Jeff Bauknight’s interest in politics and government began at an early age.
“I kind of got bit by the political bug in high school,” he said. Bauknight, who has represented District 3 on Victoria’s City Council since 2013, is one of three candidates who have filed to run for mayor in the July 3 special election. He will be joined on the ballot by David Crook and Emett Alvarez.
Bauknight said directing parking for an event supporting a U.S. House of Representatives campaign for Mac Sweeney was one of his earliest introductions to politics. While in college, he worked as an intern for U.S. Rep. Greg Laughlin in Washington D.C.
Bauknight’s father, Dr. Bruce Bauknight, said he felt his son’s interest was also influenced by numerous relatives who had served on civic boards and in local government.
“It was not just the politics portion of it,” the elder Bauknight said. “Maintenance of streets, what happens in a disaster, that all was very interesting to him as an engineer.”
Bauknight earned both a bachelor and master’s degrees in mechanical engineering from Texas A&M.
After graduating, Bauknight went on to work as a senior construction project manager for Intel Corporation, which took him away from Victoria and eventually Texas. He worked in Oregon, Arizona, New Mexico and eventually overseas in Ireland.
When he left Victoria where he had grown up since the age of 3, Bauknight said he was eager to get away and understand who he was as a person. But in Ireland he said he had an epiphany.
“I’m pretty confident in who I am now,” he remembered thinking. “I can do whatever I want. And I can head back to Victoria and be my own person and not my father’s son in the eyes of other people.”
He and his wife decided they wanted to raise their two daughters around family and moved back to Victoria. Bauknight bought his own business, Crossroads Mechanical, in 2004.
He said it was conversations with former Mayor Rawley McCoy, who died unexpectedly in March, and an interest in building codes and construction that first got him involved with the Victoria Building Board of Adjustments and Appeals and then later the Victoria Planning Commission.
In 2010, he became a member of Associated Builders and Contractors. He was also a founding board member for Mid Coast Construction Academy, an apprenticeship program started by Associated Builders and Contractors.
“He’s been really helpful just spreading the word, talking about the program and getting community support for the program,” said Kristi Stevenson, president of Associated Builders and Contractors.
She described Bauknight as the type of person who takes initiative, is conscientious and incredibly easy to work with.
When Paul Polasek ran for mayor in 2013, vacating his District 3 City Council seat much like Bauknight now, Bauknight decided to run for City Council.
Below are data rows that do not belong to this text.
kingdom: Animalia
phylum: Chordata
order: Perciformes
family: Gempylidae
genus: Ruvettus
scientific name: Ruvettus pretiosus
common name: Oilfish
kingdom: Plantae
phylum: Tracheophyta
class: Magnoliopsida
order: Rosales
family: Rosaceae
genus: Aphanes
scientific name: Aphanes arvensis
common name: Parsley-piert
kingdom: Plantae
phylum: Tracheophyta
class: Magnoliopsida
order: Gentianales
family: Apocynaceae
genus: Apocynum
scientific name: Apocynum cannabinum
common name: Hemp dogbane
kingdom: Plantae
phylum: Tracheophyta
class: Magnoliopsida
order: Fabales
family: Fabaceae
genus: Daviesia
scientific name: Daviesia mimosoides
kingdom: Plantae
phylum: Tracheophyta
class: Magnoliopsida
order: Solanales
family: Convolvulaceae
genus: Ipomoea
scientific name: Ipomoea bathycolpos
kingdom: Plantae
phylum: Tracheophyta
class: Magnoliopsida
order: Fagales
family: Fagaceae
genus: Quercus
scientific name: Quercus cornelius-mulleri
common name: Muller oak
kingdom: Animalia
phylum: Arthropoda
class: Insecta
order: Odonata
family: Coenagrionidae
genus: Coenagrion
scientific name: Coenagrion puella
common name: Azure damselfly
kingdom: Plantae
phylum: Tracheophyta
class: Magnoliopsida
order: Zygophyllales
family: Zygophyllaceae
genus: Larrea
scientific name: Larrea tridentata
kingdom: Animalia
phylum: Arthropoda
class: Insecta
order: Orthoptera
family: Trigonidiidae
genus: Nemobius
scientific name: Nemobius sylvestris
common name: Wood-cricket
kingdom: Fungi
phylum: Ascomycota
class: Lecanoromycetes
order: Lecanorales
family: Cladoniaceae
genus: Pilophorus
He won the election and was reelected three subsequent times.
“I didn’t really have any item. I wasn’t, ‘I’m going in there to fix this,’” said Bauknight of his first campaign. “It was more of a ‘I really like being part of the solution,’ instead of complaining about it.”
When he began on Council, Bauknight said he dug through the budget, line item by line item, to look for any extraneous spending that could be cut. But he couldn’t really find anything, he said.
Even now when it comes to finding room in the budget for street repairs and maintenance, it’s a constant trade off and balancing act, he said.
“Everybody on Council would love to say, ‘OK, we’re fixing every road in the next five years,’” he said. “But it’s just the fact of the matter that the money is not there.”
While they didn’t agree all the time, Bauknight said he loved what McCoy was doing for the city, particularly how he tried to find ways to regionally grow economic development and to revitalize the south side of the city of Victoria.
“To me, Victoria has always tried to approach economic development the same way, year after year, and we haven’t gotten the results that we think we deserve,” he said. “So we got to try some new methods and new ideas and new ways of approaching some of this stuff.”
When McCoy died in March, Bauknight said he began to feel a duty to run and carry out McCoy’s vision for the city.
He said he hopes people can recognize that he will be able to think about the entire city.
“Yes, I was a District 3 representative, so mainly, that’s where my feedback would be coming from,” he said. But he’s also used to taking calls from constituents of other districts or helping fellow council members when they didn’t have time to respond to constituents, he said.
He hopes to encourage citizens to keep giving their input on issues, especially with regard to spending the COVID-19 stimulus relief money the city will be receiving.
“I want the community to reach out and give us your ideas,” he said. “It helps us. It helps us when we get feedback.”